The average investor would
do best at a brokerage firm that offers the complete basket of investments,
as opposed to a brokerage firm that concentrates its business in
one specific area or type of investment. Be wary of the multitude
of small to medium sized firms that specialize in certain "niche"
areas of the market. For example, many firms concentrate in initial
public offerings (IPOs) -- companies that are going public for the
first time. The brokerage firm may have inextricable ties to these
sometimes "fledgling" companies -- helping them raise the money
needed to go public ("underwriting it"), selling the company’s stock,
making a market in the companies’ stock, and trading the companies’
stock in its own account. These brokerage firms tend to push IPOs
to investors for whom this type of trading is unsuitable. IPOs are
one of the more speculative ends of the investment markets. Not
only are the risks higher, but so are the commissions and the profits
for the broker and the brokerage firm -- thus, the incentives for
firms to specialize in this area. You might even find an individual
broker at a large brokerage firm who has concentrated his business
in this type of trading. The dangers of the boutique or specialty
firms are that, as an investor, you risk being pigeon-holed into
the firm’s specialty and not necessarily what is best for you. This
is a current problem today for many individuals.
Although referrals are valuable,
they may not provide you with the information you need to know about
the brokerage firm. Look for the brokerage firm that has a history
of selling a large percentage of nonproprietary products, as opposed
to proprietary products like mutual funds and limited partnerships
which the brokerage firm itself has developed or sponsored. The
firm and its brokers will push these particular products over other
products, because the firm and the broker make more money on both
the initial sales and in ongoing fees. Another key area of scrutiny
is commissions. Choose a firm that has either discount or competitive
commissions.
Choose a firm that has been
in business more than 10 years. If you are dealing with a brokerage
firm that is not nationally recognized or one for which you have
no referrals, you’ll need to do some independent investigation.

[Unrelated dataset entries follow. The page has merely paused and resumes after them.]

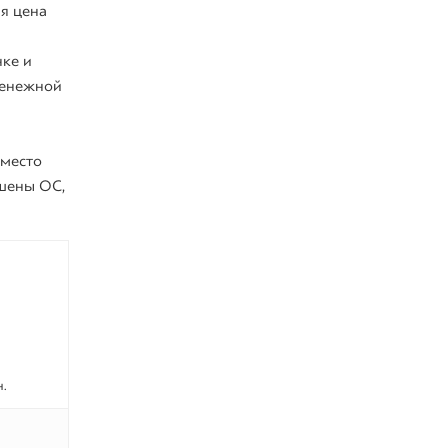
ая цена
нке и
денежной
Вместо
ошены ОС,
н.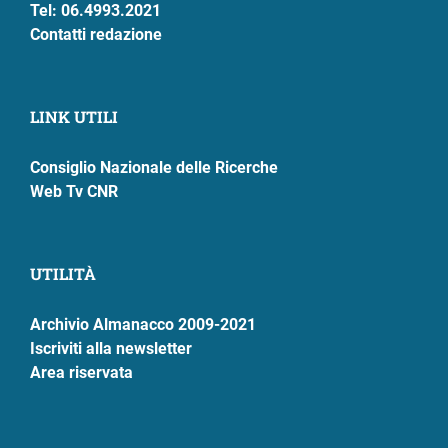
Tel: 06.4993.2021
Contatti redazione
LINK UTILI
Consiglio Nazionale delle Ricerche
Web Tv CNR
UTILITÀ
Archivio Almanacco 2009-2021
Iscriviti alla newsletter
Area riservata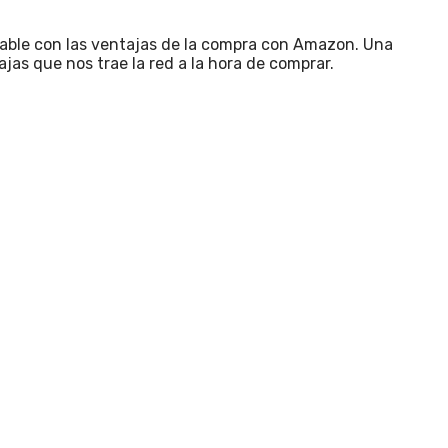
onable con las ventajas de la compra con Amazon. Una
jas que nos trae la red a la hora de comprar.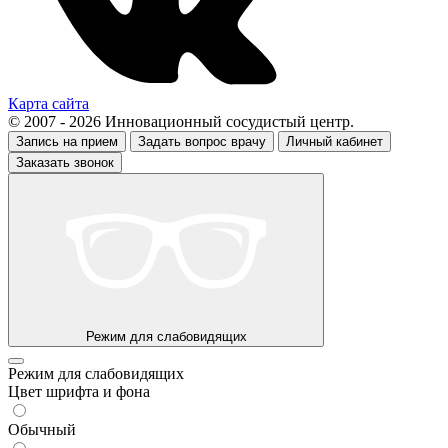
Карта сайта
© 2007 - 2026 Инновационный сосудистый центр.
Запись на прием
Задать вопрос врачу
Личный кабинет
Заказать звонок
Режим для слабовидящих
Режим для слабовидящих
Цвет шрифта и фона
Обычный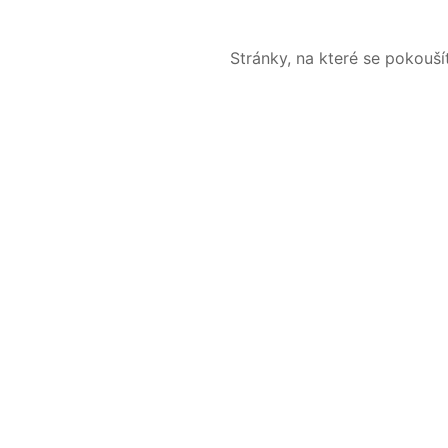
Stránky, na které se pokouš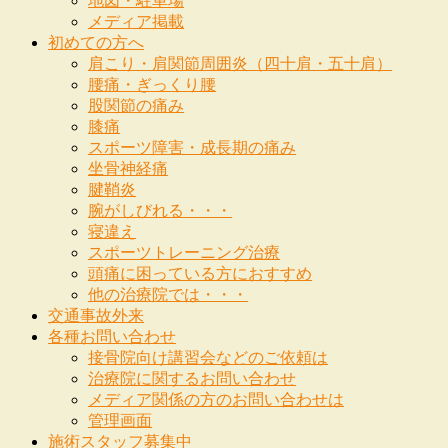
地図・駐車場
メディア掲載
初めての方へ
肩こり・肩関節周囲炎（四十肩・五十肩）
腰痛・ぎっくり腰
股関節の痛み
膝痛
スポーツ障害・成長期の痛み
坐骨神経痛
腱鞘炎
腕がしびれる・・・
寝違え
スポーツトレーニング治療
頭痛に困っている方におすすめ
他の治療院では・・・
交通事故外来
各種お問い合わせ
接骨院向け講習会などのご依頼は
治療院に関するお問い合わせ
メディア関係の方のお問い合わせは
管理画面
施術スタッフ募集中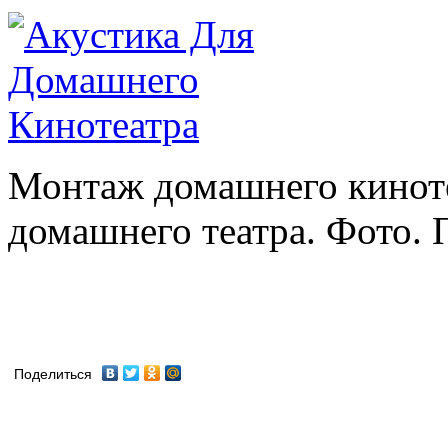
Монтаж домашнего киноте
домашнего театра. Фото. П
Поделиться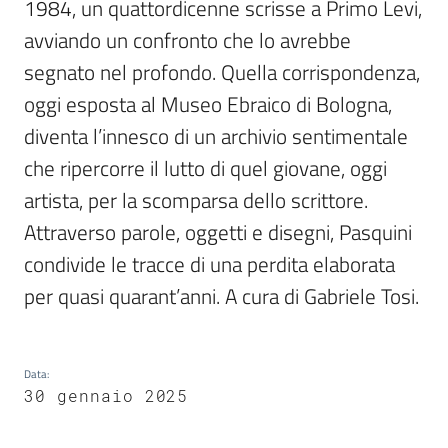
1984, un quattordicenne scrisse a Primo Levi, 
avviando un confronto che lo avrebbe 
Bookshop
segnato nel profondo. Quella corrispondenza, 
Biblioteca
oggi esposta al Museo Ebraico di Bologna, 
diventa l’innesco di un archivio sentimentale 
Siti
che ripercorre il lutto di quel giovane, oggi 
d'interesse
artista, per la scomparsa dello scrittore. 
Attraverso parole, oggetti e disegni, Pasquini 
condivide le tracce di una perdita elaborata 
Seguici
su
per quasi quarant’anni. A cura di Gabriele Tosi.
Data
:
30 gennaio 2025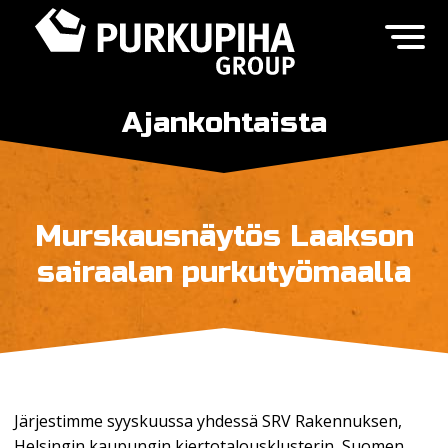
Ajankohtaista
Murskausnäytös Laakson
sairaalan purkutyömaalla
Järjestimme syyskuussa yhdessä SRV Rakennuksen,
Helsingin kaupungin kiertotalousklusterin, Suomen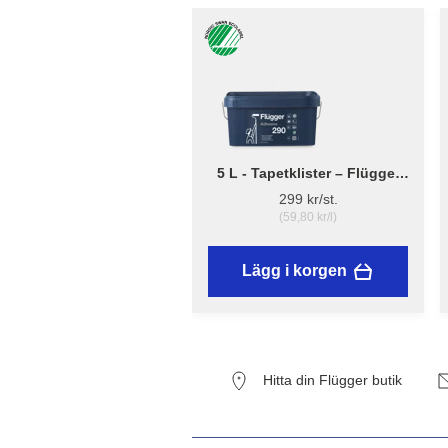
5 L - Tapetklister – Flügger
Adhesive 290
299 kr/st.
(59,80 kr/l)
Lägg i korgen
Hitta din Flügger butik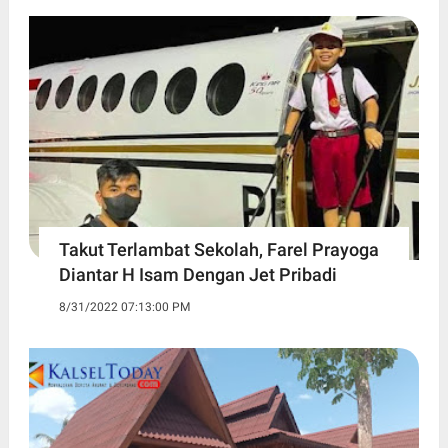
Takut Terlambat Sekolah, Farel Prayoga
Diantar H Isam Dengan Jet Pribadi
8/31/2022 07:13:00 PM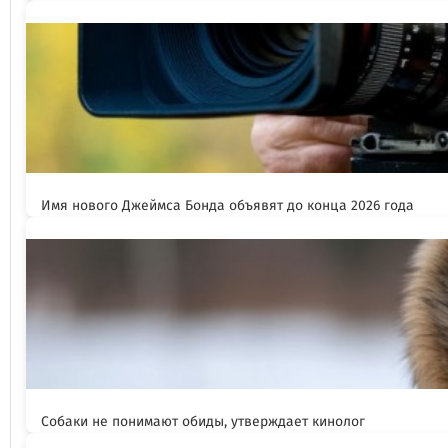
Имя нового Джеймса Бонда объявят до конца 2026 года
Собаки не понимают обиды, утверждает кинолог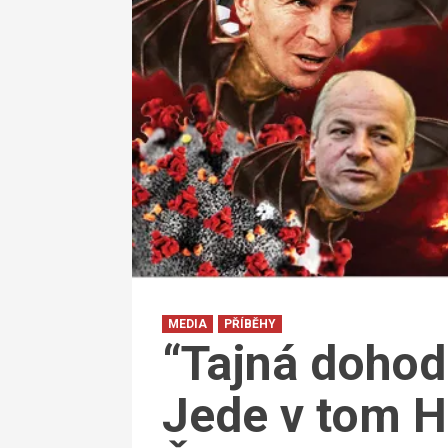
MEDIA
PŘÍBĚHY
“Tajná dohoda
Jede v tom H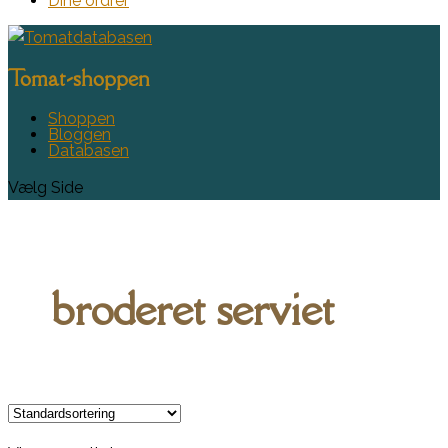
Dine ordrer
Tomat-shoppen
Shoppen
Bloggen
Databasen
Vælg Side
broderet serviet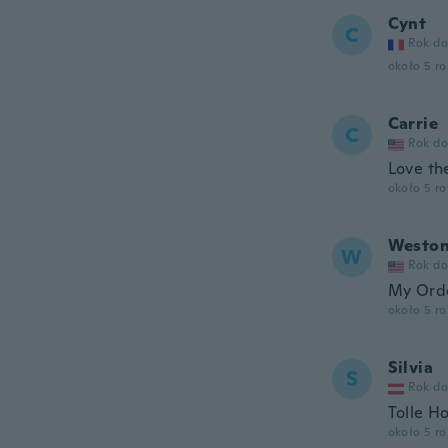
Cynt
C
Rok do
około 5 r
Carrie
C
Rok do
Love th
około 5 r
Westo
W
Rok do
My Orde
około 5 r
Silvia
S
Rok do
Tolle H
około 5 r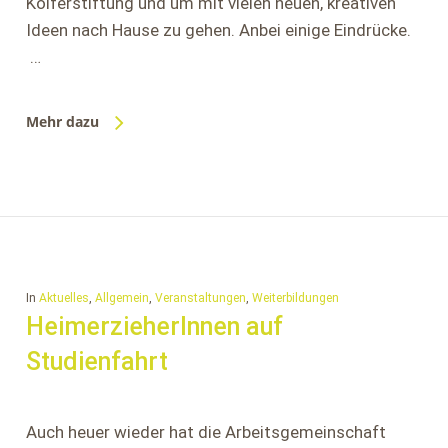
Kolferstiftung und um mit vielen neuen, kreativen
Ideen nach Hause zu gehen. Anbei einige Eindrücke.
…
Mehr dazu
In
Aktuelles
,
Allgemein
,
Veranstaltungen
,
Weiterbildungen
HeimerzieherInnen auf
Studienfahrt
Auch heuer wieder hat die Arbeitsgemeinschaft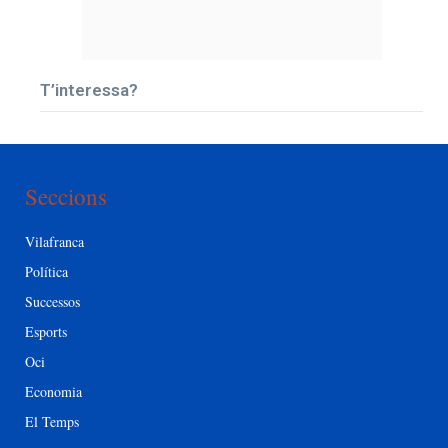
T’interessa?
Seccions
Vilafranca
Política
Successos
Esports
Oci
Economia
El Temps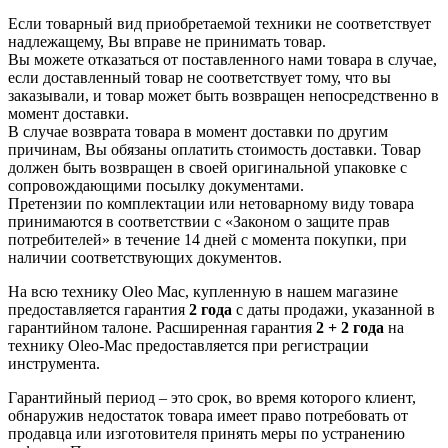
Если товарный вид приобретаемой техники не соответствует
надлежащему, Вы вправе не принимать товар.
Вы можете отказаться от поставленного нами товара в случае,
если доставленный товар не соответствует тому, что вы
заказывали, и товар может быть возвращен непосредственно в
момент доставки.
В случае возврата товара в момент доставки по другим
причинам, Вы обязаны оплатить стоимость доставки. Товар
должен быть возвращен в своей оригинальной упаковке с
сопровождающими посылку документами.
Претензии по комплектации или нетоварному виду товара
принимаются в соответствии с «Законом о защите прав
потребителей» в течение 14 дней с момента покупки, при
наличии соответствующих документов.
На всю технику Oleo Mac, купленную в нашем магазине
предоставляется гарантия
2 года
с даты продажи, указанной в
гарантийном талоне. Расширенная гарантия
2 + 2 года
на
технику Oleo-Mac предоставляется при регистрации
инструмента.
Гарантийный период – это срок, во время которого клиент,
обнаружив недостаток товара имеет право потребовать от
продавца или изготовителя принять меры по устранению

This is very difficult. Though the number of brokerage firms is
constantly growing, many people don’t realize that there are a number
of brokerage firms that close their doors or change names on a fairly
regular basis. Your best bet is to find someone who's in a brokerage
firm other than at the firm you are considering and have them address
such things as years in business, management, growth, areas of specialty,
and commissions. One of the other items to explore is the brokerage
firms’ track record as it relates to other customer complaints.
The National Association of Securities Dealers (NASD) has a system
for keeping track of customer complaints against individual brokers
and brokerage firms. You can obtain this detailed information yourself
by calling the NASD at 1-800-289-9999.
On a national level, there
are clearly some firms that have established themselves as "problem"
firms. The most notorious is Prudential Securities, which probably
has defrauded investors of more money than any other brokerage firm.
Prudential Securities closed its doors here in the Springs within
the last year. Merrill Lynch, for its size, has one of the better
records as far as numbers of customer complaints. When infractions
are made in a client’s account, it tends to settle, as opposed to
forcing clients into litigation. Another firm that stands out is
A.G. Edwards. Where so many firms have abused investors by concentrating
them in unsuitable proprietary products, A.G. Edwards generally
has stayed away from this area of the markets.
Keep in mind that bigger
is not better. Prudential has effectively invalidated this idiom.
Also, don’t be too enamored with the "performance history" of a
stock brokerage firm. Unless you are going to have someone "manage"
your money (that is, give someone 100% discretion to make all buy/sell
decisions in your account), performance history is mostly irrelevant.
If you are looking for a money manager, as opposed to a stockbroker
(the subject of an upcoming article), this is probably done better
and at less cost at someplace other than a brokerage firm.